Per regulatory guidance, estimation of a first-in-human (FIH) dose is an essential element in clinical development. Selection of that starting dose in humans is a complex process—it must be low enough to be safe but high enough to avoid excessive dose escalations. Pharmacokinetic (PK)-guided approaches provide a more mechanistic rationale, providing accurate predictions of human PK prior to phase 1 studies, resulting in significant cost and time savings of up to 6 months. Physiologically-based Pharmacokinetic Modeling (PBPK) can be applied for the purpose of PK and dose prediction across drug discovery and development from the early stages prior to lead development where limited data are available, enabling the understanding of the effect of physiological variables or disease status on PK.
The Simcyp Approach for FIH
Initially, the PBPK simulation is performed in animals with Simcyp Animal™, using animal in vitro data and compound-specific physicochemical data. The animal simulation is compared with the in vivo data; if this simulation in animals is reasonable, then the human simulation is performed with the Simcyp Simulator™, using human in vitro data and compound-specific physicochemical data. If there are mismatches in animals then hypotheses/new data may be generated to explain the observations.
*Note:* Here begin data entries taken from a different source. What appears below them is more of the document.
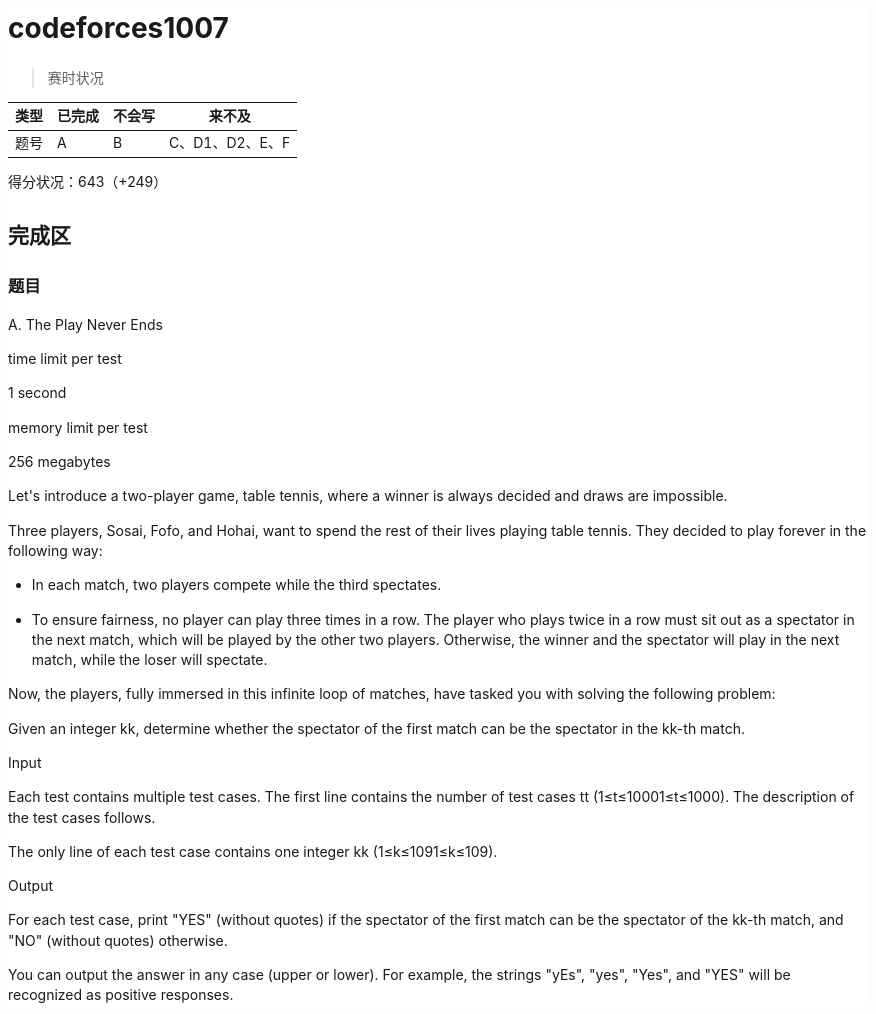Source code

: # codeforces1007
>   赛时状况

| 类型 | 已完成 | 不会写 | 来不及          |
| ---- | ------ | ------ | --------------- |
| 题号 | A      | B      | C、D1、D2、E、F |

得分状况：643（+249）



## 完成区

### 题目

A. The Play Never Ends

time limit per test

1 second

memory limit per test

256 megabytes

Let's introduce a two-player game, table tennis, where a winner is always decided and draws are impossible.

Three players, Sosai, Fofo, and Hohai, want to spend the rest of their lives playing table tennis. They decided to play forever in the following way:

-   In each match, two players compete while the third spectates.

    

-   To ensure fairness, no player can play three times in a row. The player who plays twice in a row must sit out as a spectator in the next match, which will be played by the other two players. Otherwise, the winner and the spectator will play in the next match, while the loser will spectate.

Now, the players, fully immersed in this infinite loop of matches, have tasked you with solving the following problem:

Given an integer kk, determine whether the spectator of the first match can be the spectator in the kk-th match.

Input

Each test contains multiple test cases. The first line contains the number of test cases tt (1≤t≤10001≤t≤1000). The description of the test cases follows.

The only line of each test case contains one integer kk (1≤k≤1091≤k≤109).

Output

For each test case, print "YES" (without quotes) if the spectator of the first match can be the spectator of the kk-th match, and "NO" (without quotes) otherwise.

You can output the answer in any case (upper or lower). For example, the strings "yEs", "yes", "Yes", and "YES" will be recognized as positive responses.

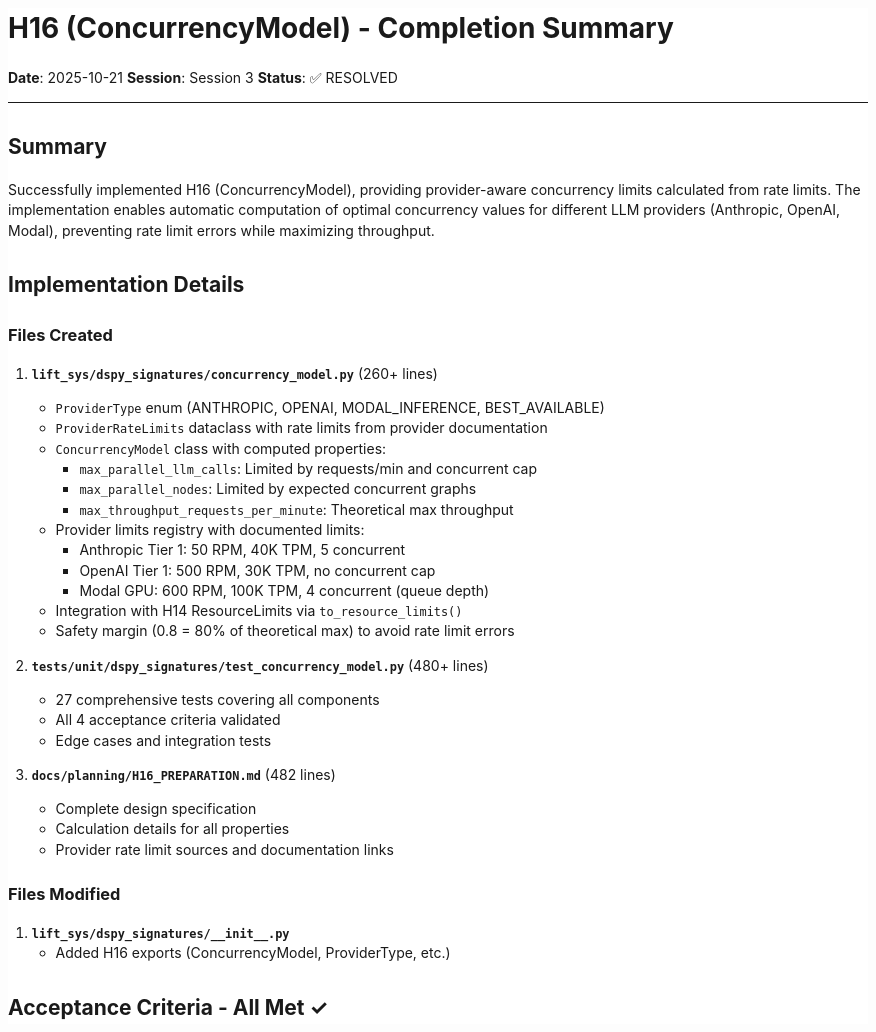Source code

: # H16 (ConcurrencyModel) - Completion Summary

**Date**: 2025-10-21
**Session**: Session 3
**Status**: ✅ RESOLVED

---

## Summary

Successfully implemented H16 (ConcurrencyModel), providing provider-aware concurrency limits calculated from rate limits. The implementation enables automatic computation of optimal concurrency values for different LLM providers (Anthropic, OpenAI, Modal), preventing rate limit errors while maximizing throughput.

## Implementation Details

### Files Created

1. **`lift_sys/dspy_signatures/concurrency_model.py`** (260+ lines)
   - `ProviderType` enum (ANTHROPIC, OPENAI, MODAL_INFERENCE, BEST_AVAILABLE)
   - `ProviderRateLimits` dataclass with rate limits from provider documentation
   - `ConcurrencyModel` class with computed properties:
     - `max_parallel_llm_calls`: Limited by requests/min and concurrent cap
     - `max_parallel_nodes`: Limited by expected concurrent graphs
     - `max_throughput_requests_per_minute`: Theoretical max throughput
   - Provider limits registry with documented limits:
     - Anthropic Tier 1: 50 RPM, 40K TPM, 5 concurrent
     - OpenAI Tier 1: 500 RPM, 30K TPM, no concurrent cap
     - Modal GPU: 600 RPM, 100K TPM, 4 concurrent (queue depth)
   - Integration with H14 ResourceLimits via `to_resource_limits()`
   - Safety margin (0.8 = 80% of theoretical max) to avoid rate limit errors

2. **`tests/unit/dspy_signatures/test_concurrency_model.py`** (480+ lines)
   - 27 comprehensive tests covering all components
   - All 4 acceptance criteria validated
   - Edge cases and integration tests

3. **`docs/planning/H16_PREPARATION.md`** (482 lines)
   - Complete design specification
   - Calculation details for all properties
   - Provider rate limit sources and documentation links

### Files Modified

1. **`lift_sys/dspy_signatures/__init__.py`**
   - Added H16 exports (ConcurrencyModel, ProviderType, etc.)

## Acceptance Criteria - All Met ✓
PBPK models incorporate physiology and mechanisms specific to the species of interest, allowing for prediction of multi-phasic profiles, increased understanding of characteristics of molecule and PK properties (driving factors for PK). Simcyp facilitates interspecies extrapolation and prediction for the many mechanisms that do not scale well allometrically.
A FIH PK prediction package as shown above uses readily available physiochemical, in vitro and pre-clinical in vivo input data. Add ons can include early drug-drug interactions (DDI) prediction and formulation comparisons. The types of questions that can be answered at this stage with PBPK modelling are shown below.
Applications for Simcyp (PBPK) in FIH and Discovery and Pre-clinical Development
- What is the predicted FIH PK and dose?
- Can we use modelling to do some early formulation screening and development work?
- What is the predicted exposure in toxicology studies and how can it be enhanced using PBPK?
- Why do we have non-linear PK?
- What are the required laboratory objectives for a chemical series?
- Which compound should move to the clinic?
- What is the predicted DDI liability?
- Do we expect time-dependent PK?
- What is the expected inter-individual variability?
- Do we expect an impact of genetic polymorphisms?
The Simcyp Simulator
The Simcyp Simulator is the pharmaceutical industry’s most sophisticated physiologically based pharmacokinetics (PBPK) platform for determining first-in-human dosing, optimizing clinical study design, evaluating new drug formulations, setting the dose in untested populations, performing virtual bioequivalence analyses, and predicting drug-drug interactions (DDIs). Simcyp PBPK models describe the behavior of drugs in different body tissues, with each tissue considered a physiological compartment. The concentration of the drug in each compartment is determined by combining systems data, drug data, and trial design information. We combine in vitro-in vivo extrapolation (IVIVE) and PBPK approaches in virtual individuals to predict drug concentration and effect.